Two forms of Chinook Jargon
Duane Pasco
dpasco at EARTHLINK.NET
Wed Jul 26 04:42:30 UTC 2006
I am new to this web site, but I have read quite a few of the e-mails back and forth
from various individuals.
I was introduced to Chinook Jargon as a child in Alaska during the 1930's. There
seemed to be a lot of it in use at that time and in that place. As I was learning
English, I also heard Chinook Jargon and was unaware that the Chinook words I
was learning were not part of English until much later, after moving to the Seattle
area at the start of the second world war.
I have lived and worked all over the Northwest coast, from Puget Sound to Alaska
and while it's very rare now to find a speaker of Chinook Jargon who hasn't learned
it from a book, I have over the years run into a few. I have found that aside from
some slight variation in accent the form of Chinook Jargon that has been prevalent
throughout this area is one and the same.
However, the form of this speech is quite different from that spoken on the Grande
Ronde Reservation, which actually seems to approach an actual language, for there
is a much greater vocabulary. Another difference is the abbreviation of some words,
especially pronouns.
I am not fluent in the Grande Ronde Chinook jargon, but of the litttle I have heard
and read of it I think it a beautiful thing. The way that it came about is fascinating and
can be read in the work of Henry Zenks publication. The work that Tony Johnson
and he are doing to teach and preserve it are worthwhile and quite comendable.

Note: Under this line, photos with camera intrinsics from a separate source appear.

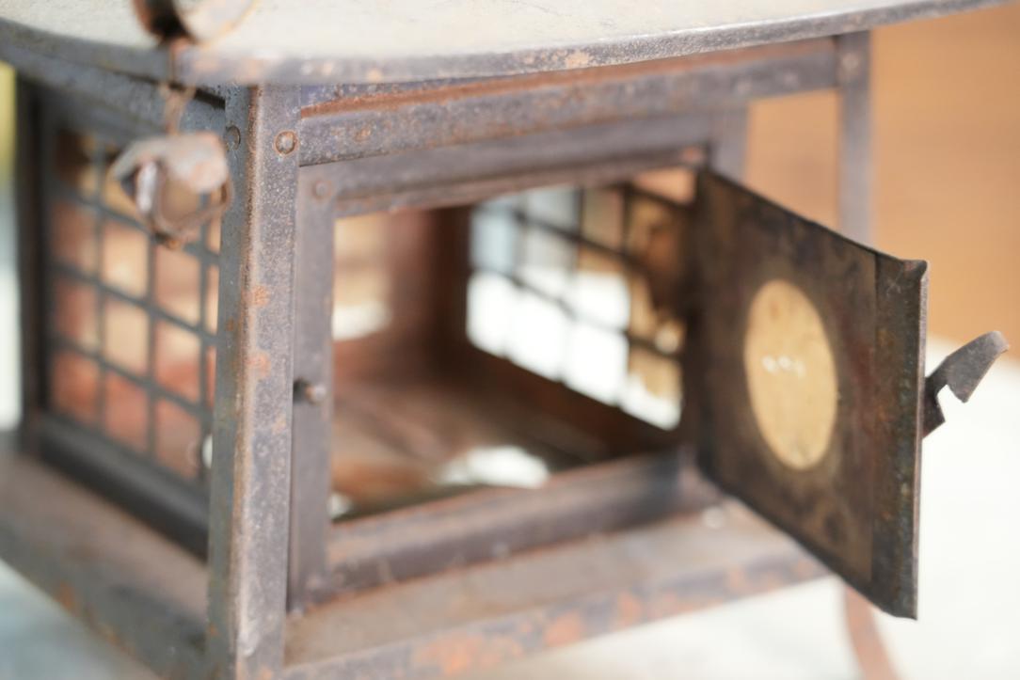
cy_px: 340
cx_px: 510
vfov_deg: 13.0
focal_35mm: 105
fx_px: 2975
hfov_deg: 19.5
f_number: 4
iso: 6400
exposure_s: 1/125
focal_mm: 105
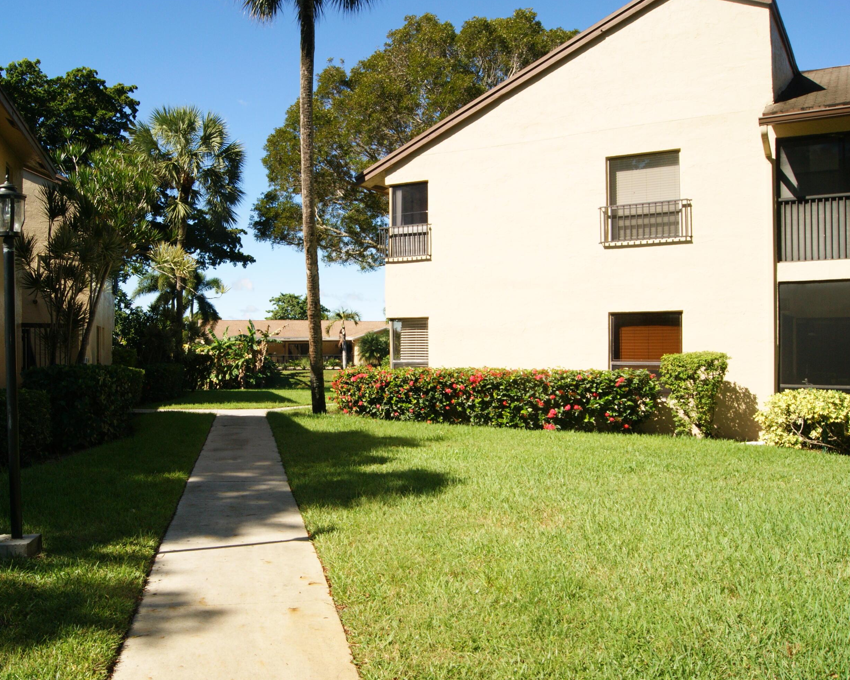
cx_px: 362
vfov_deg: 47.1
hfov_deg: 56.9
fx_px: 780
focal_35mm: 31
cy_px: 336
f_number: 14
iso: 100
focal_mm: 18
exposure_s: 1/160
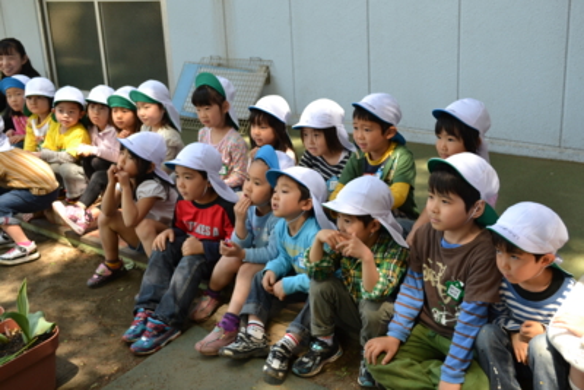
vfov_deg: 30.9
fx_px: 706
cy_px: 195
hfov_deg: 44.9
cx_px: 292
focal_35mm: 44
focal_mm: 29
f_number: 5.6
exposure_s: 1/125
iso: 280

The form of Chinook Jargon that is so much a part of the history of the greater
Northwest, however is much simpler and and really does contain no more than 300
words, many of which are of corrupted English, French and various Native
terminology. Many of the words of French origin pertain to farming and for the most
part were not in common use in my time.
I have conversed in Chinook Jargon with Natives and Non-Natives from Seattle to
Alaska, including the interior of Washington and British Columbia and have found
that there is uniformity in vocabulary and grammar and approximately fifty individual
words make up a normal conversation.